Each of the trials in this meta analysis is illustrated below the Birmingham 1972 trial and a blue box or diamond is shown for each result. Below the blue boxes (under the rehabilitation ward stroke team sub heading) is a large diamond which is a representation of the odds ratio and confidence interval for the meta analysis of the 6 trials above it. That is the patients involved in the 6 trials were combined to give  a treatment arm of 271 patients in which 50 died and a control arm of 228 patients in which 50 also died. This combined result gave an odds ratio of 0.81 with 95% confidence intervals from 0.49 to 1.33. The results are given in figures further along to the right of the display. The tables show the odds-ratio and confidence interval figures.

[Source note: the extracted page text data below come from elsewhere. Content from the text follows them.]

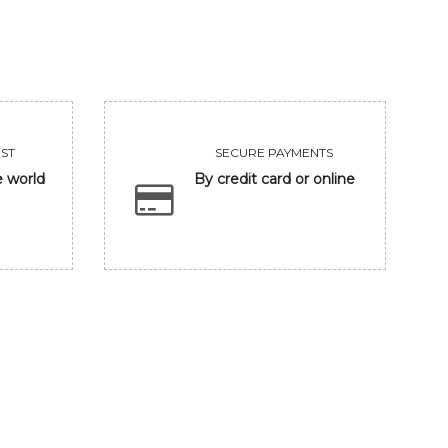
ST
SECURE PAYMENTS
e world
By credit card or online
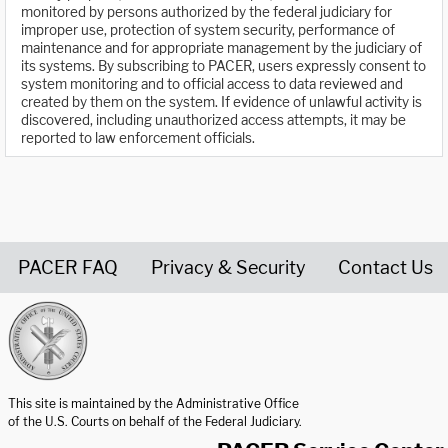
monitored by persons authorized by the federal judiciary for
improper use, protection of system security, performance of
maintenance and for appropriate management by the judiciary of
its systems. By subscribing to PACER, users expressly consent to
system monitoring and to official access to data reviewed and
created by them on the system. If evidence of unlawful activity is
discovered, including unauthorized access attempts, it may be
reported to law enforcement officials.
PACER FAQ
Privacy & Security
Contact Us
United States Courts home page
This site is maintained by the Administrative Office
of the U.S. Courts on behalf of the Federal Judiciary.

The odds-ratio implies that the result is beneficial, i.e. less patients dying in the treatment group (about 0.81 times as many or about a 19% reduction) compared with the control group, but the result is uncertain because the confidence intervals cross the line of no effect. 

 

In the bottom half of the screen is a similar meta analysis for trials where the specialist inpatient care was in the form of a stroke ward or team and as for the rehabilitation ward or team each of the individual trials is shown and its odds ratio represented by a blue box and the meta analysis result for those individual trials shown by the second black diamond in the diagram. In the Metaview screen there is a third diamond, which is the odds ratio for the meta analysis of all of the trials above (the 6 trials where the specialist inpatient care was the rehabilitation ward or team plus the 6 trials where the stroke ward or team was the specialist inpatient care setting). This provided a combined treatment arm of 947 patients in which 228 died and a combined control arm of 979 patients in which 297 died. The odds ratio overall for the combined result is 0.77 with 95% confidence intervals ranging from 0.62 to 0.95.

 

Overall this meta analysis shows that specialist inpatient care for stroke patients results in less deaths at final review than general wards (about 0.77 times as many or about a 23% reduction) and the result, with 95% confidence intervals, is conclusive because the confidence intervals do not cross the line of no effect.